Task goal. An exact copy of all the data below is required.

*** Opening Working data ***

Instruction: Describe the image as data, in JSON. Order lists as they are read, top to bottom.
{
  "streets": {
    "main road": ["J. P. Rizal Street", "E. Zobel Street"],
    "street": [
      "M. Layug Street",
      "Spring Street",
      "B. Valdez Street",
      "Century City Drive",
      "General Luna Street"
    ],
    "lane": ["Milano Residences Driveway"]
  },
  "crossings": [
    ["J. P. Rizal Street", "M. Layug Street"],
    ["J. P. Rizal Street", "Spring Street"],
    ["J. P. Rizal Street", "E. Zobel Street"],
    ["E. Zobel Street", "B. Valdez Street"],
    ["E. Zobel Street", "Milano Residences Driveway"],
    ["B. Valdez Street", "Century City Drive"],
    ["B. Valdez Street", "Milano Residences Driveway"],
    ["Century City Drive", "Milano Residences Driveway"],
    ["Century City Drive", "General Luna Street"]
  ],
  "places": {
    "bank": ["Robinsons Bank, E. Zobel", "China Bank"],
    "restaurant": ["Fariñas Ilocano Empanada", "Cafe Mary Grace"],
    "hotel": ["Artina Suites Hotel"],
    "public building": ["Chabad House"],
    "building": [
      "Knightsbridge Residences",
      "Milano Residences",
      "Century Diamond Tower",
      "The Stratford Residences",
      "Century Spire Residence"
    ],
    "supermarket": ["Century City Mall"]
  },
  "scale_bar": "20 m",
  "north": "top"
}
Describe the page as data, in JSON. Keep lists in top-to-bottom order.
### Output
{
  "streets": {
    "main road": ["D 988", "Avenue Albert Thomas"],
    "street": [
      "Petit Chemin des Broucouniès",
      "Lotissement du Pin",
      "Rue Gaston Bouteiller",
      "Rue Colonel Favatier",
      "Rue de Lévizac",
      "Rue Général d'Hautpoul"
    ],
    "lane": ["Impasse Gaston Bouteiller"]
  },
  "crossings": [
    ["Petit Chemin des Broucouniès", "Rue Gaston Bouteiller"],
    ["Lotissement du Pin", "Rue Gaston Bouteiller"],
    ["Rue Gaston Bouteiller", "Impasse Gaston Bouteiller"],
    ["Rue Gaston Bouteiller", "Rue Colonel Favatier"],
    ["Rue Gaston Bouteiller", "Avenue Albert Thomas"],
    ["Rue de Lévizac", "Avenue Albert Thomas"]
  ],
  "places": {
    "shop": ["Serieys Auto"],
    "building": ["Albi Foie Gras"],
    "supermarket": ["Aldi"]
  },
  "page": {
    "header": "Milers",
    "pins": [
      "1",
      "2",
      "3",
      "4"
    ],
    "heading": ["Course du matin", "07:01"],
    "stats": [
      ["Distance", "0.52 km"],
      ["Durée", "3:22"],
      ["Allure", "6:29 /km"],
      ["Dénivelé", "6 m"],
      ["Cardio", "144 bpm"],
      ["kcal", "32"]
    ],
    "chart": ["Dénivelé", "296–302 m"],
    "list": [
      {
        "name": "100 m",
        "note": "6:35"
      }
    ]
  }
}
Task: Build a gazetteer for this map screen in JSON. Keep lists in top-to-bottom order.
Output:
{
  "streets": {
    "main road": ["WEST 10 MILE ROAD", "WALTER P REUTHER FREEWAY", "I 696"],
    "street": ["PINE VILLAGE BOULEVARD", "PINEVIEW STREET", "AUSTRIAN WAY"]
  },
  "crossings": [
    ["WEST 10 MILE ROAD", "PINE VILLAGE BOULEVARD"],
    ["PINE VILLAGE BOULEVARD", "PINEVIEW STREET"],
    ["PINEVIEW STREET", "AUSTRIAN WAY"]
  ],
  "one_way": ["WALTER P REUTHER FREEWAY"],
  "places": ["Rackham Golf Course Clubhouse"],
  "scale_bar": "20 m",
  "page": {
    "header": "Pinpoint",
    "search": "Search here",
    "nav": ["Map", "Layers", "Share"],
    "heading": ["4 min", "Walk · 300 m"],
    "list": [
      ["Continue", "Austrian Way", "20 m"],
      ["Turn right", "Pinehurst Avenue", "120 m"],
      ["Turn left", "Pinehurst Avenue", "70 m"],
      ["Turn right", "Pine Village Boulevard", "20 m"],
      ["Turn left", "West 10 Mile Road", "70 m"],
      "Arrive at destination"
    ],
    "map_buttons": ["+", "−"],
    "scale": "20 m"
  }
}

*** Closing Working data ***

Response.
Instruction: Describe the image as data, in JSON. Order lists as they are read, top to bottom.
{
  "streets": {
    "main road": ["J. P. Rizal Street", "E. Zobel Street"],
    "street": [
      "M. Layug Street",
      "Spring Street",
      "B. Valdez Street",
      "Century City Drive",
      "General Luna Street"
    ],
    "lane": ["Milano Residences Driveway"]
  },
  "crossings": [
    ["J. P. Rizal Street", "M. Layug Street"],
    ["J. P. Rizal Street", "Spring Street"],
    ["J. P. Rizal Street", "E. Zobel Street"],
    ["E. Zobel Street", "B. Valdez Street"],
    ["E. Zobel Street", "Milano Residences Driveway"],
    ["B. Valdez Street", "Century City Drive"],
    ["B. Valdez Street", "Milano Residences Driveway"],
    ["Century City Drive", "Milano Residences Driveway"],
    ["Century City Drive", "General Luna Street"]
  ],
  "places": {
    "bank": ["Robinsons Bank, E. Zobel", "China Bank"],
    "restaurant": ["Fariñas Ilocano Empanada", "Cafe Mary Grace"],
    "hotel": ["Artina Suites Hotel"],
    "public building": ["Chabad House"],
    "building": [
      "Knightsbridge Residences",
      "Milano Residences",
      "Century Diamond Tower",
      "The Stratford Residences",
      "Century Spire Residence"
    ],
    "supermarket": ["Century City Mall"]
  },
  "scale_bar": "20 m",
  "north": "top"
}
Describe the page as data, in JSON. Keep lists in top-to-bottom order.
### Output
{
  "streets": {
    "main road": ["D 988", "Avenue Albert Thomas"],
    "street": [
      "Petit Chemin des Broucouniès",
      "Lotissement du Pin",
      "Rue Gaston Bouteiller",
      "Rue Colonel Favatier",
      "Rue de Lévizac",
      "Rue Général d'Hautpoul"
    ],
    "lane": ["Impasse Gaston Bouteiller"]
  },
  "crossings": [
    ["Petit Chemin des Broucouniès", "Rue Gaston Bouteiller"],
    ["Lotissement du Pin", "Rue Gaston Bouteiller"],
    ["Rue Gaston Bouteiller", "Impasse Gaston Bouteiller"],
    ["Rue Gaston Bouteiller", "Rue Colonel Favatier"],
    ["Rue Gaston Bouteiller", "Avenue Albert Thomas"],
    ["Rue de Lévizac", "Avenue Albert Thomas"]
  ],
  "places": {
    "shop": ["Serieys Auto"],
    "building": ["Albi Foie Gras"],
    "supermarket": ["Aldi"]
  },
  "page": {
    "header": "Milers",
    "pins": [
      "1",
      "2",
      "3",
      "4"
    ],
    "heading": ["Course du matin", "07:01"],
    "stats": [
      ["Distance", "0.52 km"],
      ["Durée", "3:22"],
      ["Allure", "6:29 /km"],
      ["Dénivelé", "6 m"],
      ["Cardio", "144 bpm"],
      ["kcal", "32"]
    ],
    "chart": ["Dénivelé", "296–302 m"],
    "list": [
      {
        "name": "100 m",
        "note": "6:35"
      }
    ]
  }
}
Task: Build a gazetteer for this map screen in JSON. Keep lists in top-to-bottom order.
Output:
{
  "streets": {
    "main road": ["WEST 10 MILE ROAD", "WALTER P REUTHER FREEWAY", "I 696"],
    "street": ["PINE VILLAGE BOULEVARD", "PINEVIEW STREET", "AUSTRIAN WAY"]
  },
  "crossings": [
    ["WEST 10 MILE ROAD", "PINE VILLAGE BOULEVARD"],
    ["PINE VILLAGE BOULEVARD", "PINEVIEW STREET"],
    ["PINEVIEW STREET", "AUSTRIAN WAY"]
  ],
  "one_way": ["WALTER P REUTHER FREEWAY"],
  "places": ["Rackham Golf Course Clubhouse"],
  "scale_bar": "20 m",
  "page": {
    "header": "Pinpoint",
    "search": "Search here",
    "nav": ["Map", "Layers", "Share"],
    "heading": ["4 min", "Walk · 300 m"],
    "list": [
      ["Continue", "Austrian Way", "20 m"],
      ["Turn right", "Pinehurst Avenue", "120 m"],
      ["Turn left", "Pinehurst Avenue", "70 m"],
      ["Turn right", "Pine Village Boulevard", "20 m"],
      ["Turn left", "West 10 Mile Road", "70 m"],
      "Arrive at destination"
    ],
    "map_buttons": ["+", "−"],
    "scale": "20 m"
  }
}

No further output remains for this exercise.